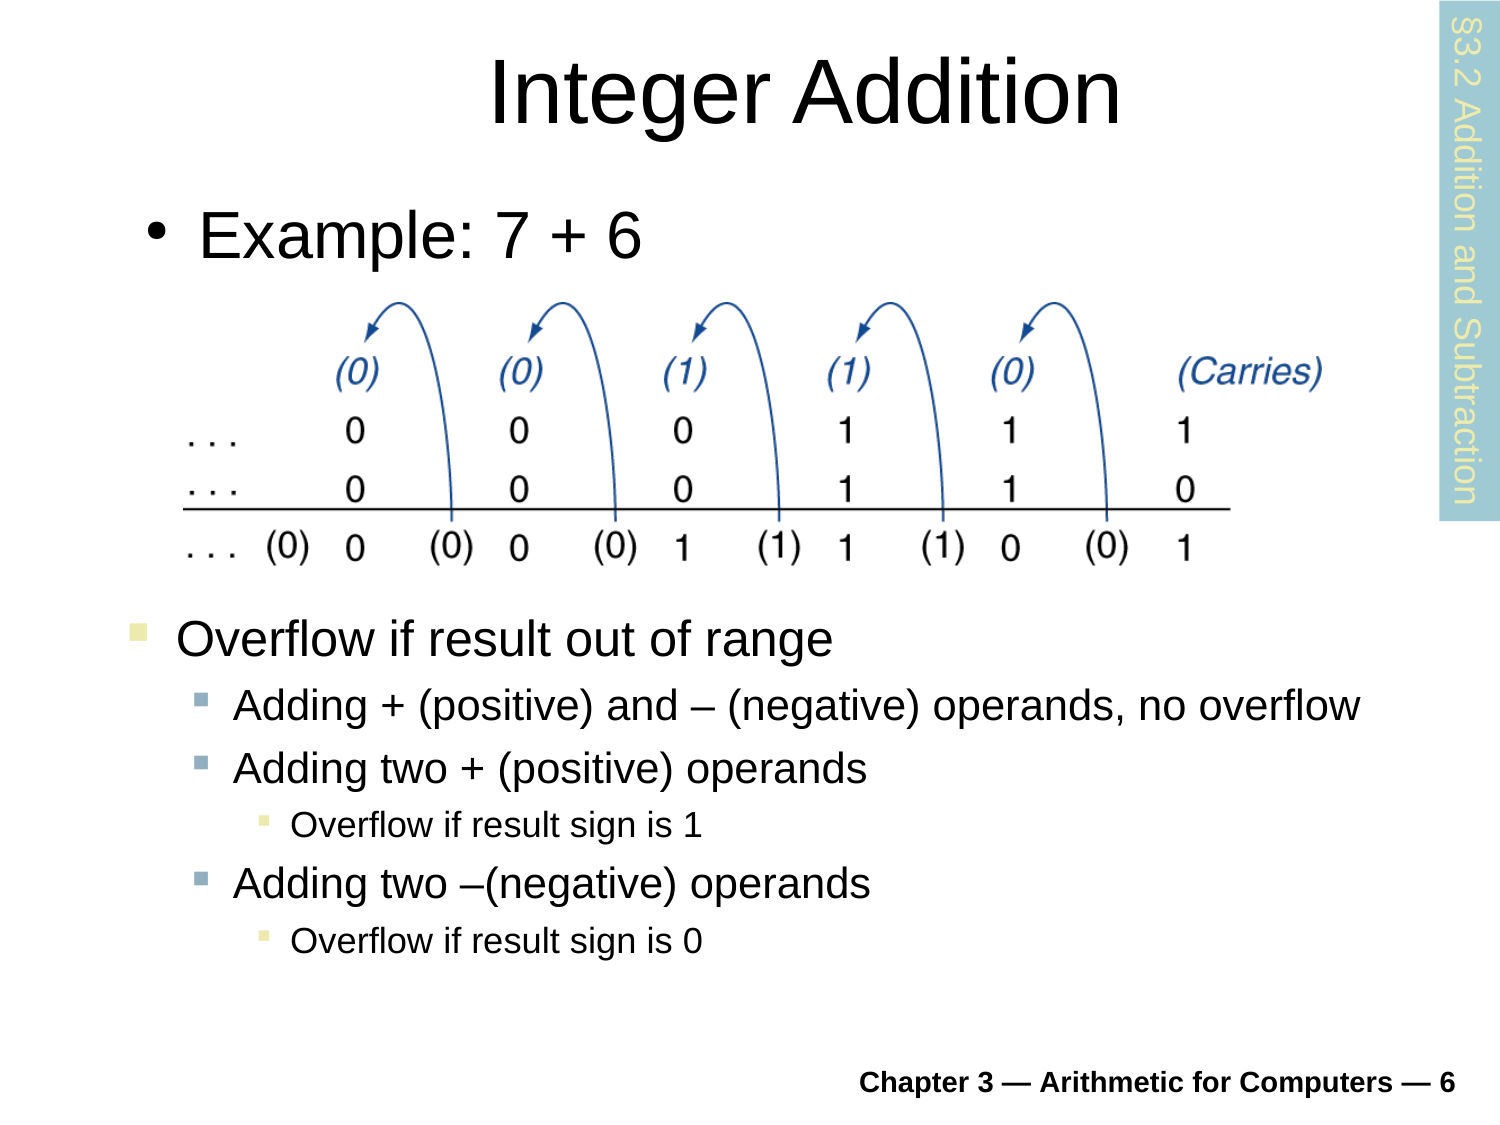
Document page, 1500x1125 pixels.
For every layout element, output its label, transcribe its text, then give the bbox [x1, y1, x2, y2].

picture [183, 302, 1322, 569]
text_box Overflow if result out of range Adding + (positive) and – (negative) operands, no overflow Adding two + (positive) operands Overflow if result sign is 1 Adding two –(negative) operands Overflow if result sign is 0 [112, 597, 1388, 1024]
text_box §3.2 Addition and Subtraction [1439, 0, 1500, 522]
text_box Chapter 3 — Arithmetic for Computers — <number> [277, 1046, 1471, 1106]
title Integer Addition [112, 23, 1439, 149]
list Example: 7 + 6 [112, 184, 1439, 296]
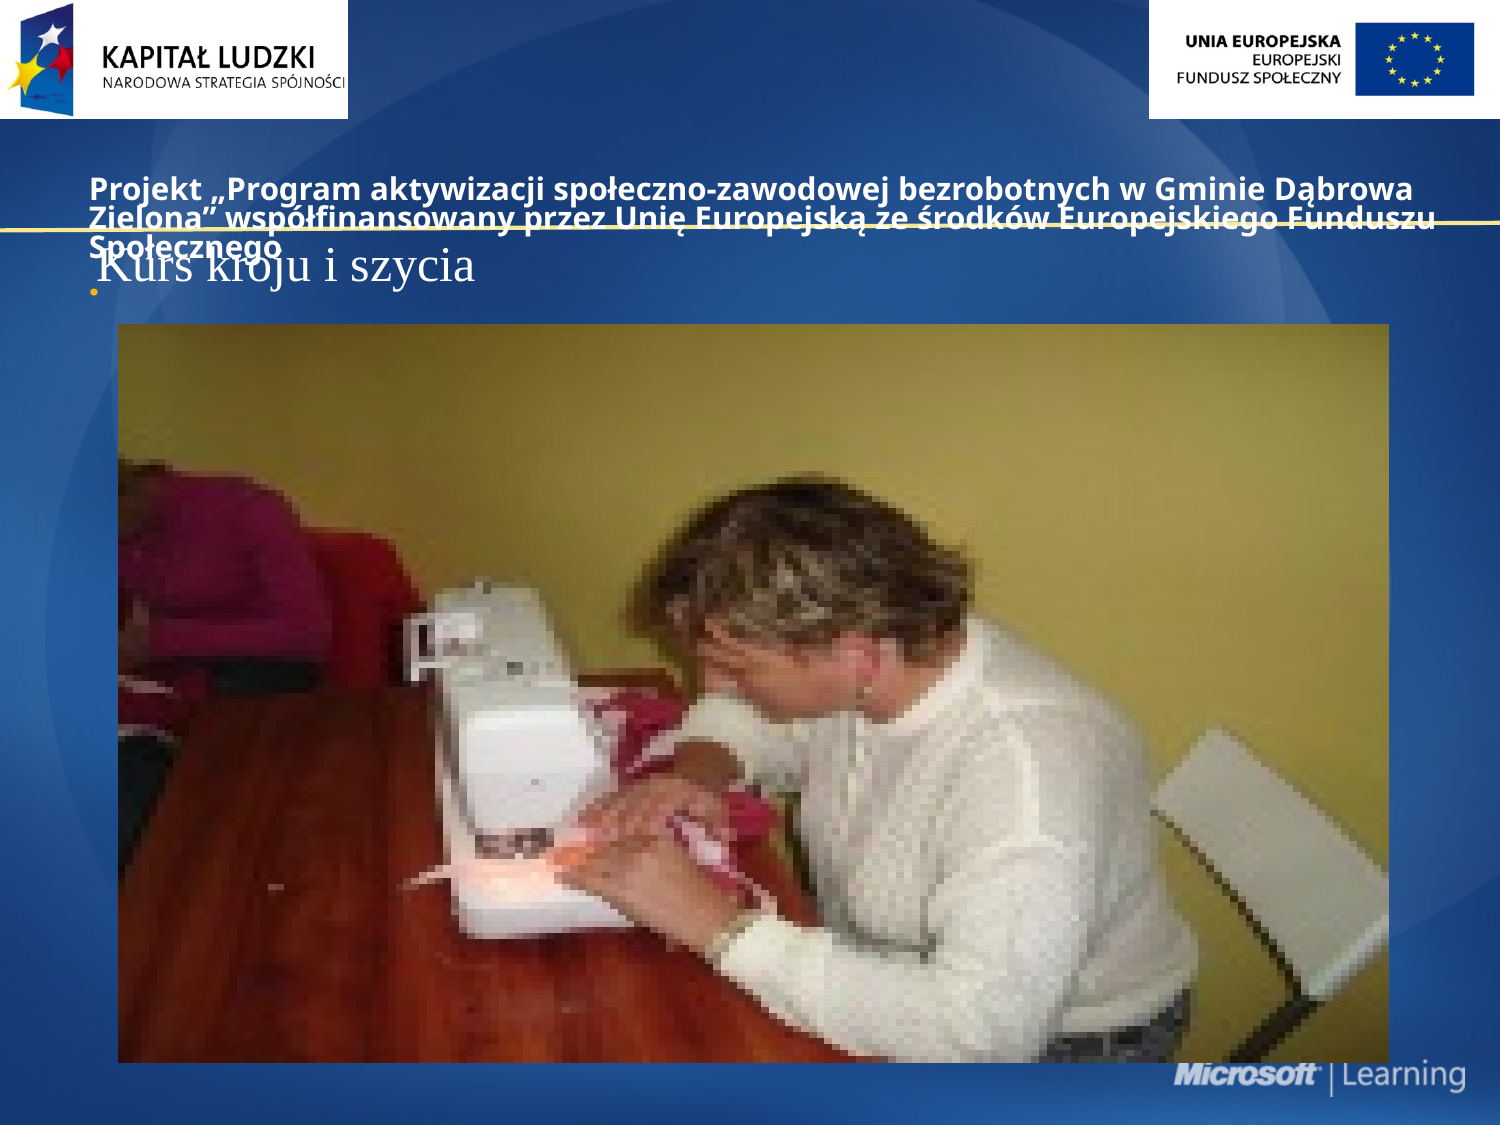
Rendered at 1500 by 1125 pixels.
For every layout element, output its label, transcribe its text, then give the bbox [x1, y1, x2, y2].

text_box Kurs kroju i szycia [29, 206, 1447, 317]
picture [0, 0, 348, 119]
text_box Projekt „Program aktywizacji społeczno-zawodowej bezrobotnych w Gminie Dąbrowa Zielona” współfinansowany przez Unię Europejską ze środków Europejskiego Funduszu Społecznego . [89, 177, 1447, 237]
text_box [254, 317, 1371, 324]
picture [1149, 0, 1500, 119]
picture [118, 324, 1389, 1064]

Stated exercise » Reproduce every line of the rows above verbatim, omitting the pictures from your output.

Answer below »
Document page, 1500x1125 pixels.
For every layout element, output its label, transcribe its text, then give the bbox [x1, y1, x2, y2].

picture [183, 302, 1322, 569]
text_box Overflow if result out of range Adding + (positive) and – (negative) operands, no overflow Adding two + (positive) operands Overflow if result sign is 1 Adding two –(negative) operands Overflow if result sign is 0 [112, 597, 1388, 1024]
text_box §3.2 Addition and Subtraction [1439, 0, 1500, 522]
text_box Chapter 3 — Arithmetic for Computers — <number> [277, 1046, 1471, 1106]
title Integer Addition [112, 23, 1439, 149]
list Example: 7 + 6 [112, 184, 1439, 296]
Rendered at 1500 by 1125 pixels.
For every layout element, output its label, transcribe its text, then give the bbox [x1, y1, x2, y2].

text_box Kurs kroju i szycia [29, 206, 1447, 317]
picture [0, 0, 348, 119]
text_box Projekt „Program aktywizacji społeczno-zawodowej bezrobotnych w Gminie Dąbrowa Zielona” współfinansowany przez Unię Europejską ze środków Europejskiego Funduszu Społecznego . [89, 177, 1447, 237]
text_box [254, 317, 1371, 324]
picture [1149, 0, 1500, 119]
picture [118, 324, 1389, 1064]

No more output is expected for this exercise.